Text segment:
++++++

When a person talks about rebirth in the Buddhist sense, this is not the same things as the Hindu notion of "reincarnation". which asserts a perpetual self that keeps aligning itself with flesh (that's the
Carne part of rein
carnation). A link was provided here to a secular Buddhist blog on which appears a picture, I think, borrowed from the Hari Krishnas, a picture illustrating reincarnation, showing a single person morrphing through life and through one life to the next.
If you don't believe in that, then you are in good company here. That is not the buddhist notion of rebirth.
If you ask why "you" have a certain condition in life and not somebody else, there is a problem in answering this, because it suggests an inherent existence of "I" to which the conditions apply, or which is defined by, or composed of those conditions.
If one asserts there is an "I" then of course, within that framework, the question of one life vs. many lifetimes of that "I" becomes a reasonable question. However, if one asserts what is fundamental to the Buddhist view, that nothing can be shown to exist which can truly be called "Me" or "mine", then there is nothing to reincarnate.
Rebirth of that "me" doesn't occur.
For that matter, even this birth we are living out now did not occur as any kind of inherent "me" that got born.
So, the problem then comes up when we compare the idea of other "realms" such as hungry ghosts or whatever, to the notion of the "Me" realm that we experience right now.
Rebirth occurs. But it is not a reincarnation of the "me" that we think is happening right now.

++++++

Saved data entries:

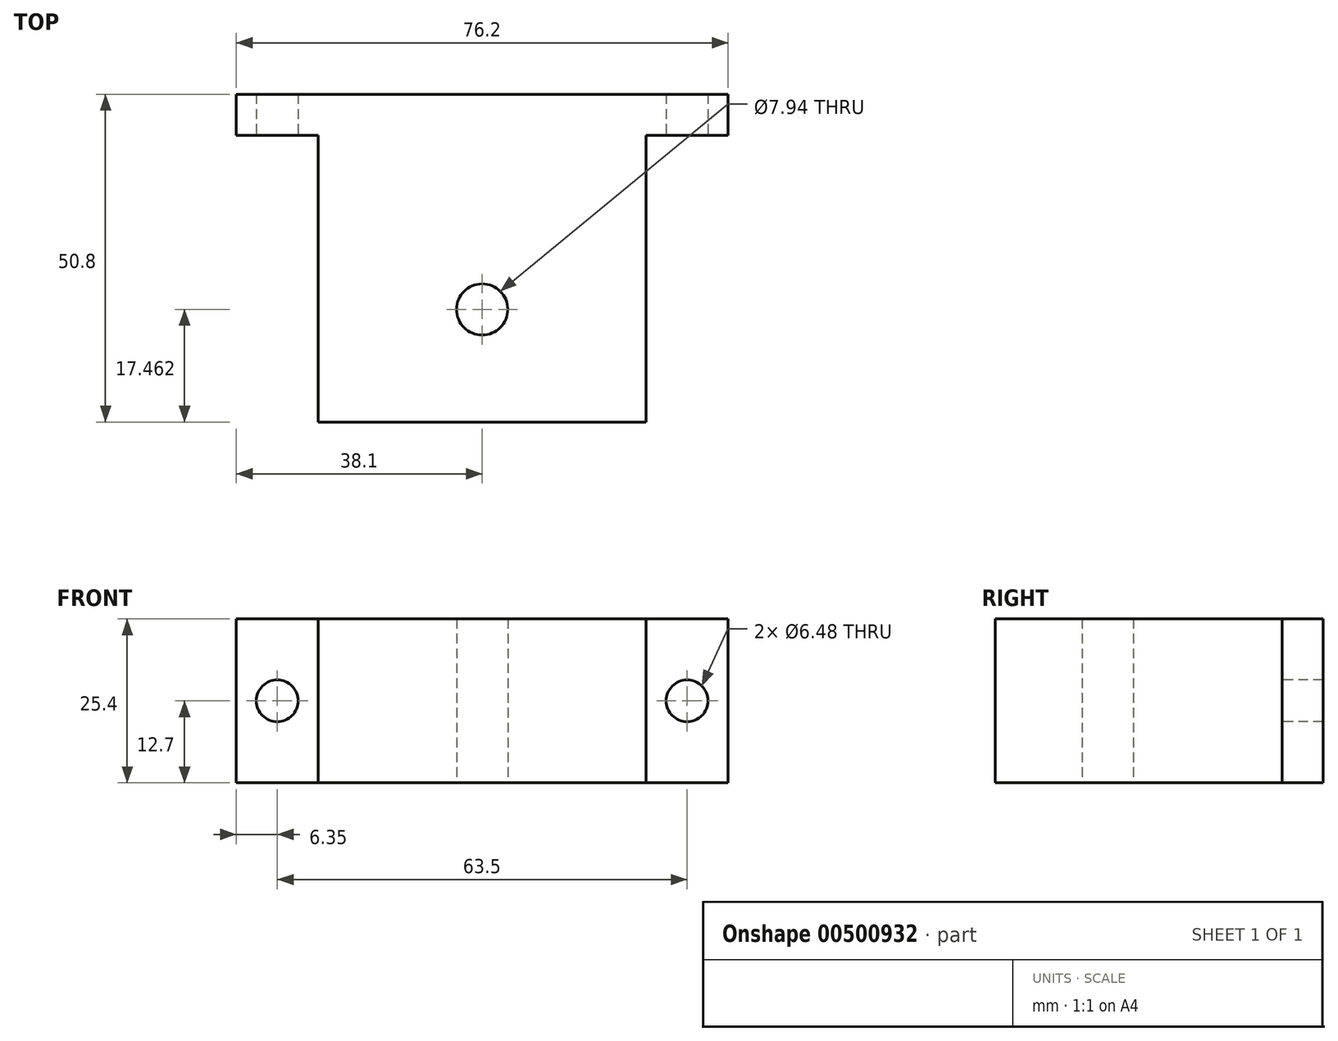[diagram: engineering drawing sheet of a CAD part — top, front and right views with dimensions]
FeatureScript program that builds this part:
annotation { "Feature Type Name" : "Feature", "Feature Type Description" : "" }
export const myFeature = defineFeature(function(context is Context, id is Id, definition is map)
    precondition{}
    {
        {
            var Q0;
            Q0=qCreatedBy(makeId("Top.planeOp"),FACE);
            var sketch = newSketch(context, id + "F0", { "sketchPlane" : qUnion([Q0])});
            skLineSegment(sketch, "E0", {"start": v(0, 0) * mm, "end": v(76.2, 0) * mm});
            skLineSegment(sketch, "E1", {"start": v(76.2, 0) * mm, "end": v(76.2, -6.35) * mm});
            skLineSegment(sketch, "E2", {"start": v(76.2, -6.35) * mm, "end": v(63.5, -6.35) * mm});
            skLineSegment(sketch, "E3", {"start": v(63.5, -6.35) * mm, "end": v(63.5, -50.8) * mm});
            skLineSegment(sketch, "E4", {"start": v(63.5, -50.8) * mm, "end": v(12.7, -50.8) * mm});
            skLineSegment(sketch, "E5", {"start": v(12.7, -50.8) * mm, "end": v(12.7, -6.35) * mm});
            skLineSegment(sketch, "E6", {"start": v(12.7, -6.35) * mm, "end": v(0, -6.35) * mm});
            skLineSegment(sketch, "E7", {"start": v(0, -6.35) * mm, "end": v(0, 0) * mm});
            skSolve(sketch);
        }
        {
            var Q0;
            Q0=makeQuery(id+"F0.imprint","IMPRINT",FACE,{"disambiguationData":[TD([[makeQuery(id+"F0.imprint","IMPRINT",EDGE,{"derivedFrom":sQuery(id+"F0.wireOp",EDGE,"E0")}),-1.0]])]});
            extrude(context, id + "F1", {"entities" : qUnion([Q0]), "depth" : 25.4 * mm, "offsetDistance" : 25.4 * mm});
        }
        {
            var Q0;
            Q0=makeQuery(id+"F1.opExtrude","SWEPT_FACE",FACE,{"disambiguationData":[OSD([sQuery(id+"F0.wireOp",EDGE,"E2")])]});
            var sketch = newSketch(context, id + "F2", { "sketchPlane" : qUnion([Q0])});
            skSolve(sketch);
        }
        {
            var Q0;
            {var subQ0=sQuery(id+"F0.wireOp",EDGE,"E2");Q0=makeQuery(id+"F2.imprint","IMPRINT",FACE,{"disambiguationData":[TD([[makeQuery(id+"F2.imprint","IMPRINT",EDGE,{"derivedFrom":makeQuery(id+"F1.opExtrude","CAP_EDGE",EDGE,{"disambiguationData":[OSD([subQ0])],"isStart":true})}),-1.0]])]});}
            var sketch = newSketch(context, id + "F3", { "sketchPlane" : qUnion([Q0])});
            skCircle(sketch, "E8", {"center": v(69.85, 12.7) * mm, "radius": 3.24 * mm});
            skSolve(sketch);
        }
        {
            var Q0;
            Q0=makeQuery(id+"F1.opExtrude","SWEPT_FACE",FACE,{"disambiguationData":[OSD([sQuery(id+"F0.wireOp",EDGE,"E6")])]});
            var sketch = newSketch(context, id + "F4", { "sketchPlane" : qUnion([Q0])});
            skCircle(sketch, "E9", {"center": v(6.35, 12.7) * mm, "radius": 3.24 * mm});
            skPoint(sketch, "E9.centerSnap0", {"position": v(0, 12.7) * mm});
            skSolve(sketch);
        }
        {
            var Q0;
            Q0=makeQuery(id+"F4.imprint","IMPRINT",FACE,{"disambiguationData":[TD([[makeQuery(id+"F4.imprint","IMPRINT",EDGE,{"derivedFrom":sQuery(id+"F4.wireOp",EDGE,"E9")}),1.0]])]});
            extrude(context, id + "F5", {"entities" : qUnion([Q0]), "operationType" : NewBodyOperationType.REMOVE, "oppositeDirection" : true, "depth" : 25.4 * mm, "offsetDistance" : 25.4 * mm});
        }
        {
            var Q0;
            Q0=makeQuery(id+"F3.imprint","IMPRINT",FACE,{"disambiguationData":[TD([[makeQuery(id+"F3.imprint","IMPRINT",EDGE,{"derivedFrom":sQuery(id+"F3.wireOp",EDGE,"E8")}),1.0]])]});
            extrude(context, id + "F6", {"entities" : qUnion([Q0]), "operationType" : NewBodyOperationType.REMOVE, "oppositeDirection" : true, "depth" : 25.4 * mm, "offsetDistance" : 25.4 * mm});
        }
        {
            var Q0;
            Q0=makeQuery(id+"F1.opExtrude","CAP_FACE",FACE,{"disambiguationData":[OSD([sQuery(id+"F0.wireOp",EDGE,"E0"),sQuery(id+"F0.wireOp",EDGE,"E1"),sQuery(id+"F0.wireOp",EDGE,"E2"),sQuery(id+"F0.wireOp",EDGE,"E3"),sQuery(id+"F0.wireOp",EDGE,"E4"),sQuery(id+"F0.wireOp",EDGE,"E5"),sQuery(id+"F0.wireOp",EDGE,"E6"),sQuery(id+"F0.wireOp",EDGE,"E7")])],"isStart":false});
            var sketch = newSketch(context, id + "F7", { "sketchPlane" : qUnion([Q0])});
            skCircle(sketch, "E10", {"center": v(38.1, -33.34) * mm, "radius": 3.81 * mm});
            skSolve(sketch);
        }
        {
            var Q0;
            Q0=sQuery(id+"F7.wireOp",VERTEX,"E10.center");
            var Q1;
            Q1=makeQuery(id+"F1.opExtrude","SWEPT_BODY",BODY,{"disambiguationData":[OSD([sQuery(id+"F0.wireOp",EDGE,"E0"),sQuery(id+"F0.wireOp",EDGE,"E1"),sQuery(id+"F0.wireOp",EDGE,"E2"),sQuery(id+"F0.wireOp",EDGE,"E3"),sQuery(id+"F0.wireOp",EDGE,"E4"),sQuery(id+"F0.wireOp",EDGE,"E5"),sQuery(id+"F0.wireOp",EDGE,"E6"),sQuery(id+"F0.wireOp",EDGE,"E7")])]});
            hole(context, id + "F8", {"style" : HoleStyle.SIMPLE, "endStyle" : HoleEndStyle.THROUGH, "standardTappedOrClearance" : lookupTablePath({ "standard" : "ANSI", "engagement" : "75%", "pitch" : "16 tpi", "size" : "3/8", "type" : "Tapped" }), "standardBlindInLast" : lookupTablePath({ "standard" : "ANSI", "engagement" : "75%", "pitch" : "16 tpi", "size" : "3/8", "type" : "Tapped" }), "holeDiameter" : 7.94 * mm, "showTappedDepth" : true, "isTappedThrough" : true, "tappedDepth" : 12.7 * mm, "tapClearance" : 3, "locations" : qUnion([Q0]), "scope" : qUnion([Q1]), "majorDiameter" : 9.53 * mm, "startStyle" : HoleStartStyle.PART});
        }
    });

++++++

Jobs:
#1 Which words or phrases does the passage on Buddhist rebirth set inside quotation marks? Treat forms that differ only in capitalization as one.
#2 In the passage on Buddhist rebirth, what does the picture illustrating reincarnation show?
The listing was drawn from a separate source.

The results:
#1 reincarnation, you, I, me, mine, realms

#2 A single person morphing through life and from one life to the next.